**Aim of the task**
Repeat the records below verbatim, and do not copy their pictures.

[Excerpts from a dataset]
BEGIN

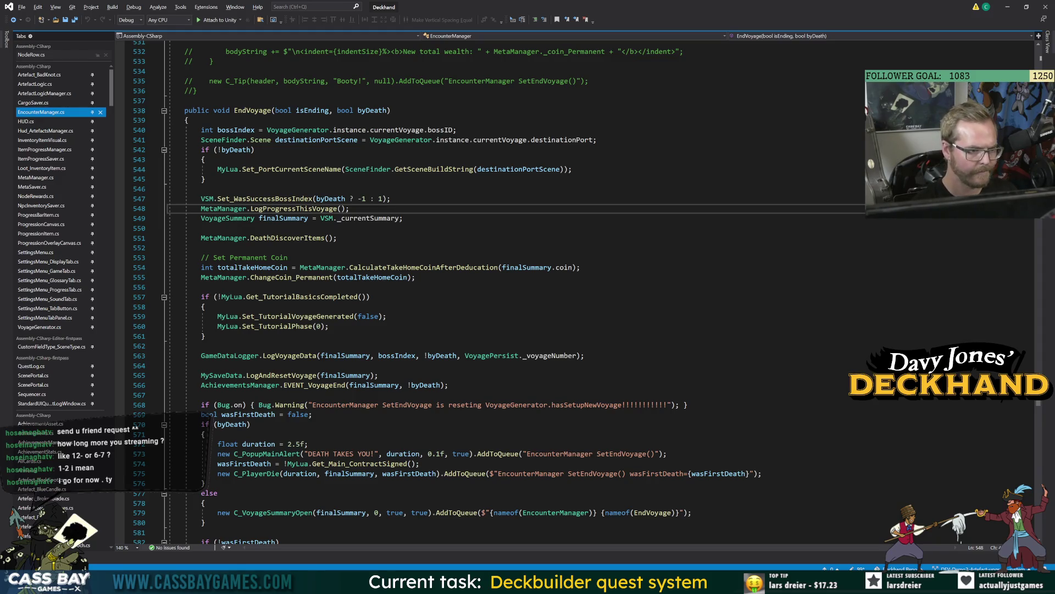
click(138, 210)
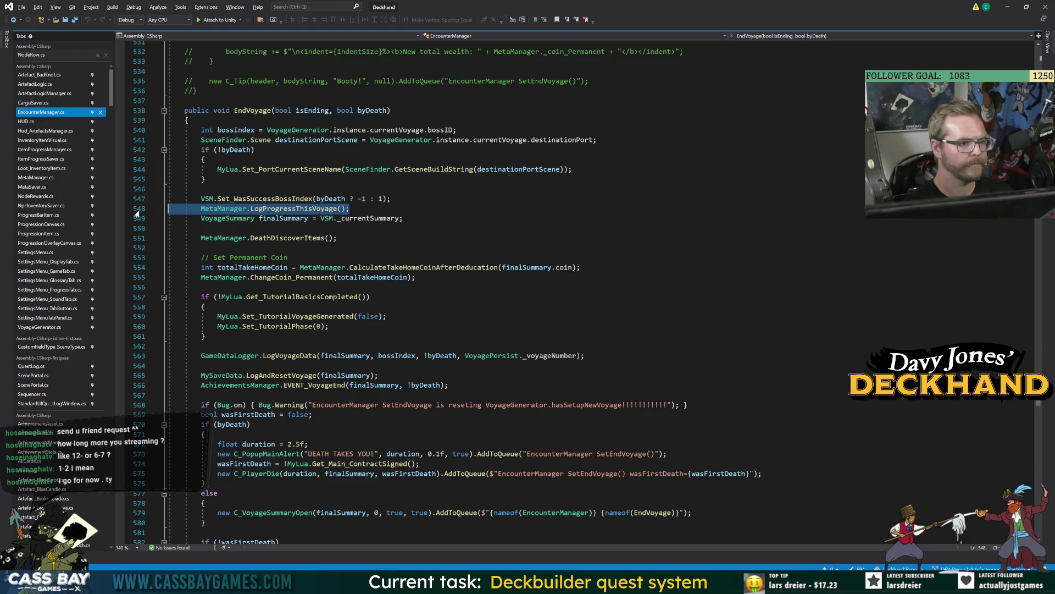
key(alt+Down)
key(ctrl+s)
Open the definition of the LogVoyageData call on line 563.
double_click(283, 209)
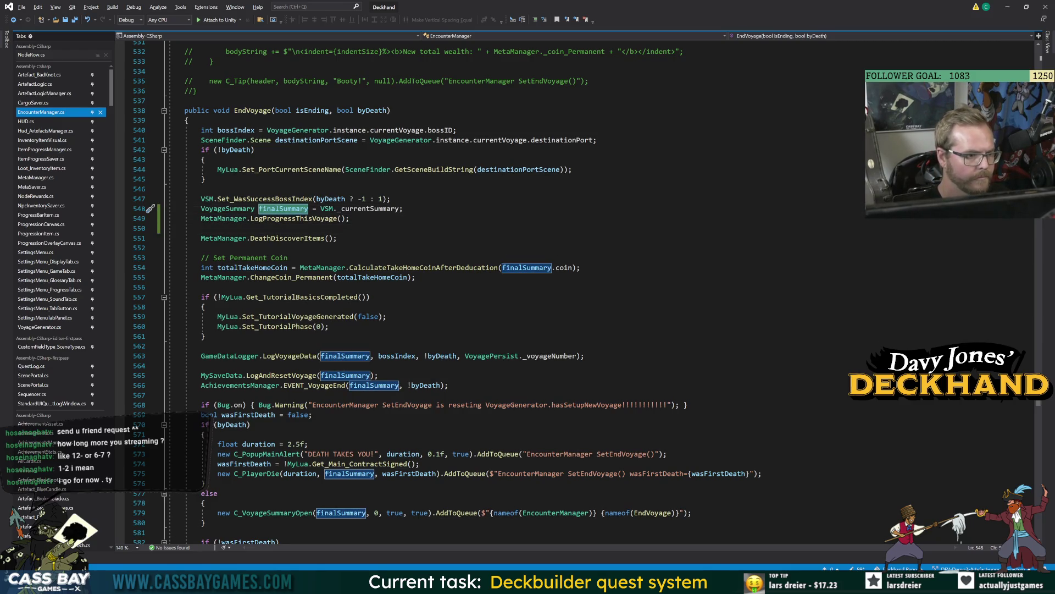
click(316, 355)
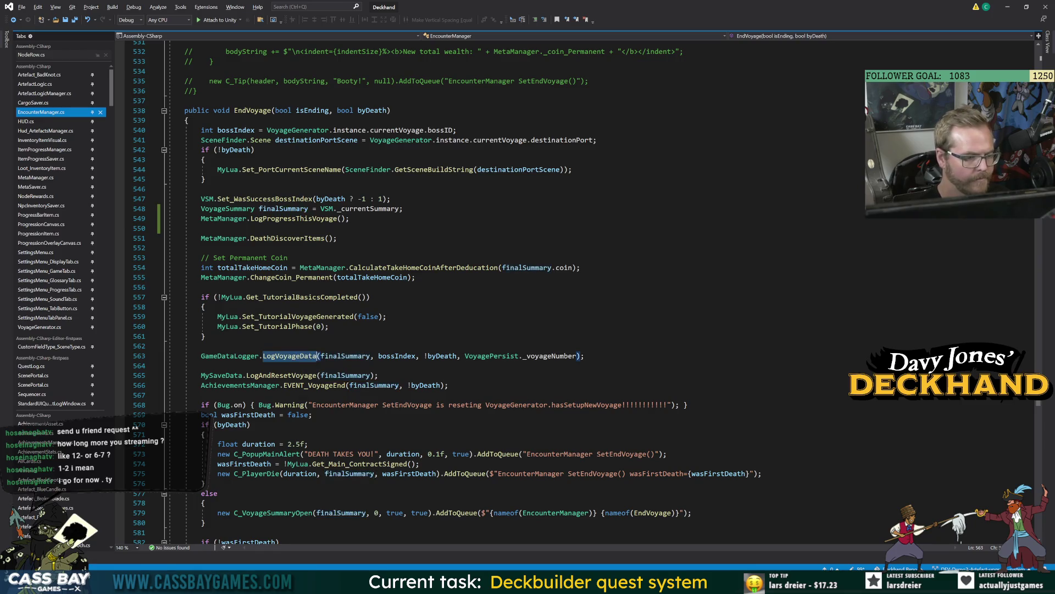
key(F12)
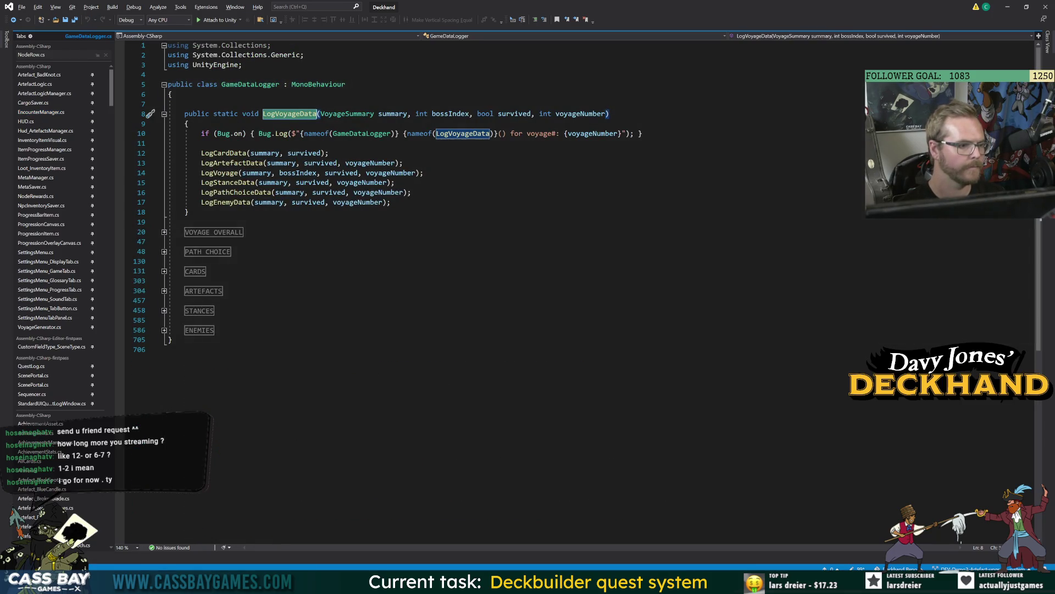
Expand the CARDS region, inspect Log_Cards, then navigate back to EncounterManager's LogVoyageData call on line 563.
click(164, 272)
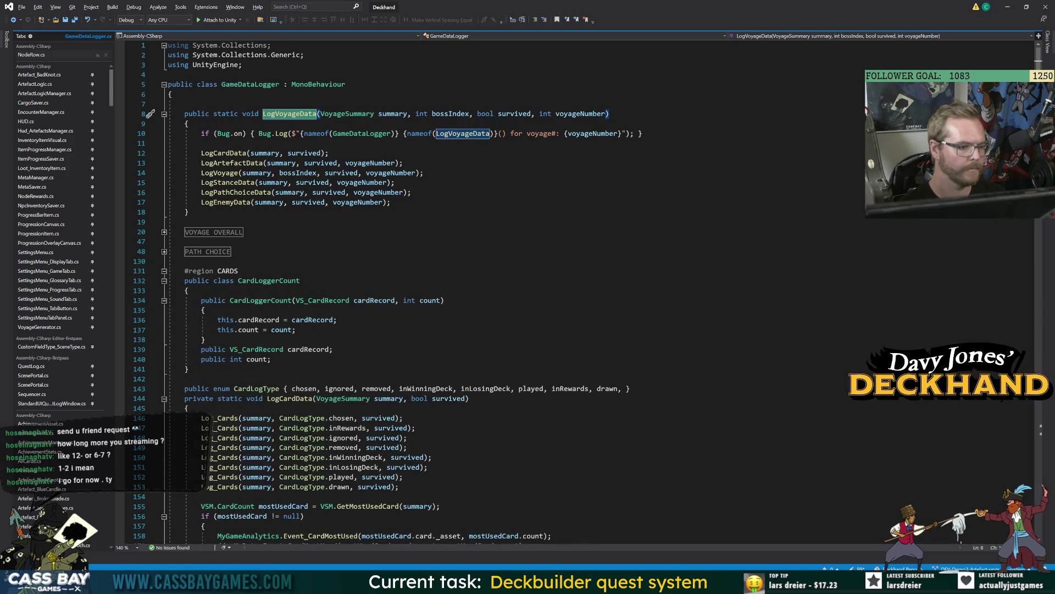
click(388, 399)
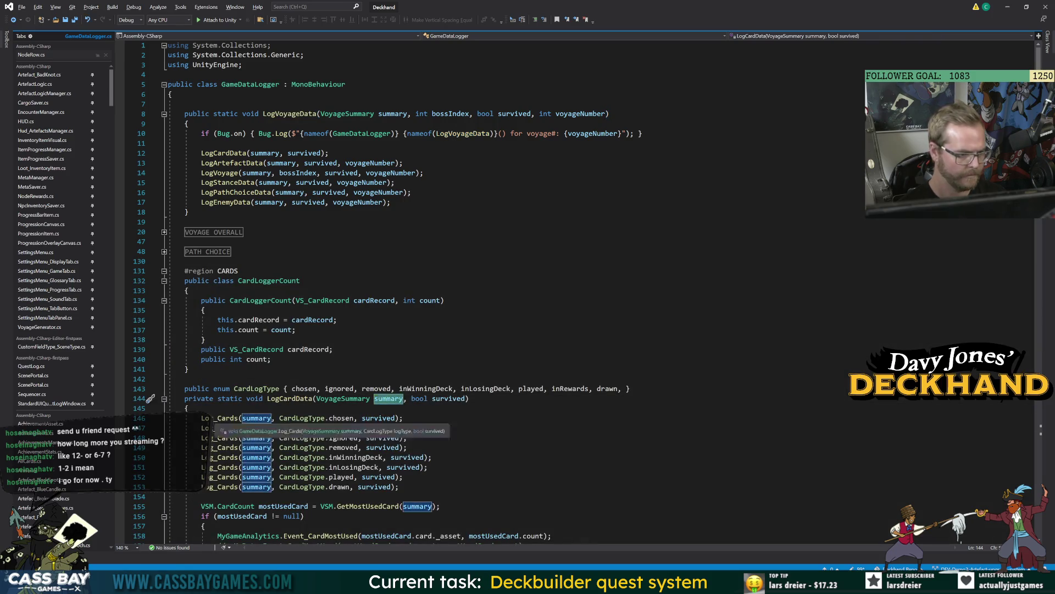
click(225, 418)
key(F12)
click(380, 293)
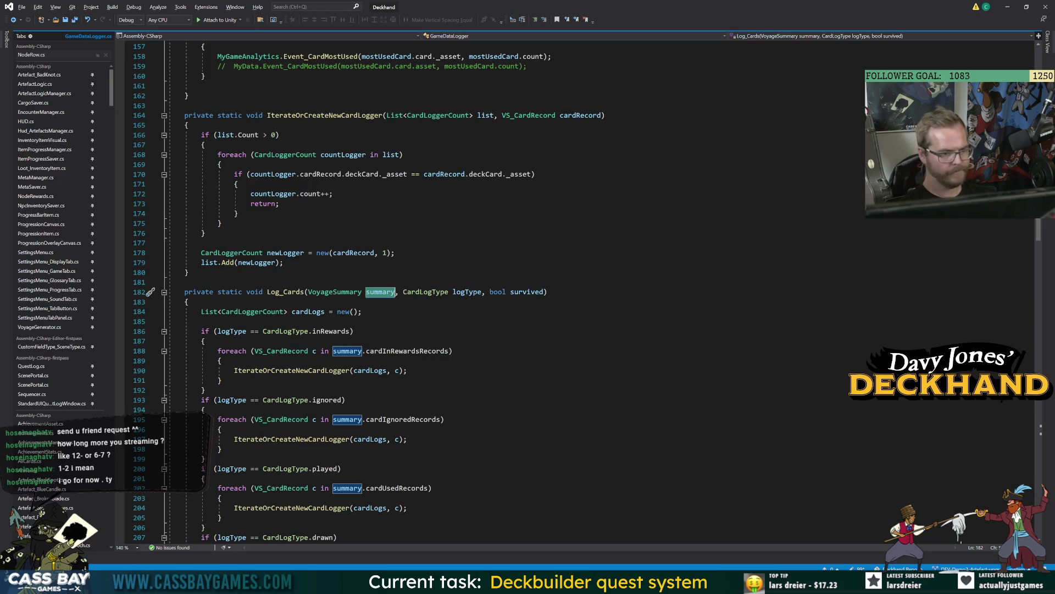
click(13, 21)
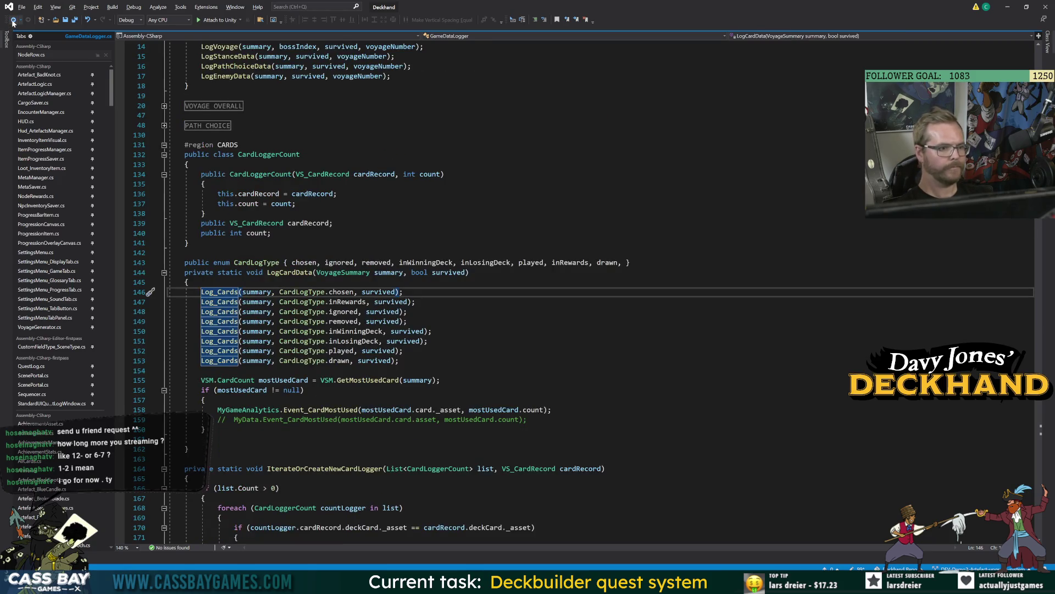
click(12, 21)
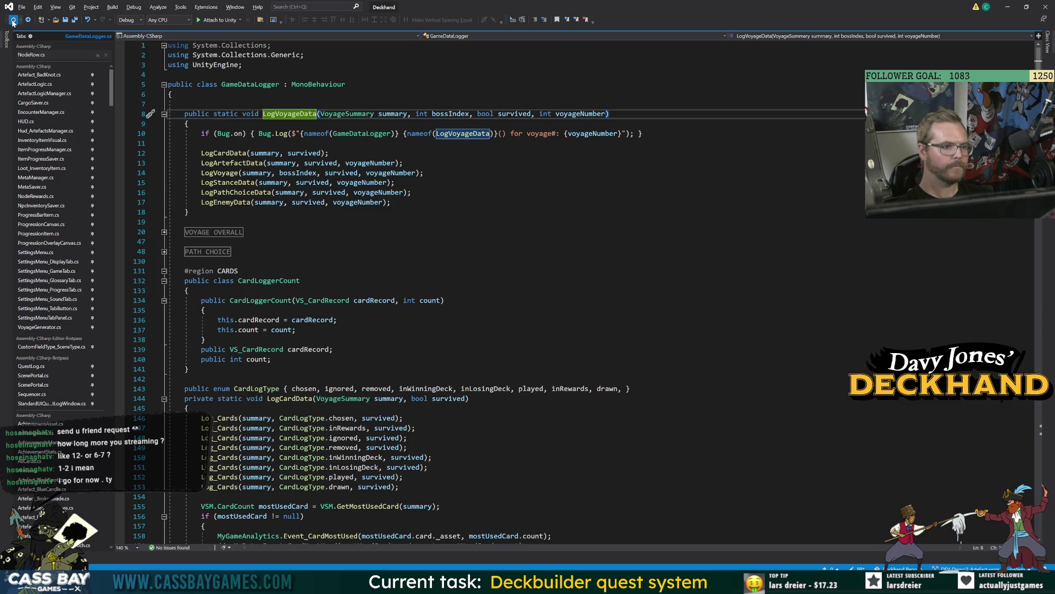
click(13, 21)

END

**Result**
click(138, 210)
key(alt+Down)
key(ctrl+s)
Open the definition of the LogVoyageData call on line 563.
double_click(283, 209)
click(316, 355)
key(F12)
Expand the CARDS region, inspect Log_Cards, then navigate back to EncounterManager's LogVoyageData call on line 563.
click(164, 272)
click(388, 399)
click(225, 418)
key(F12)
click(380, 293)
click(13, 21)
click(12, 21)
click(13, 21)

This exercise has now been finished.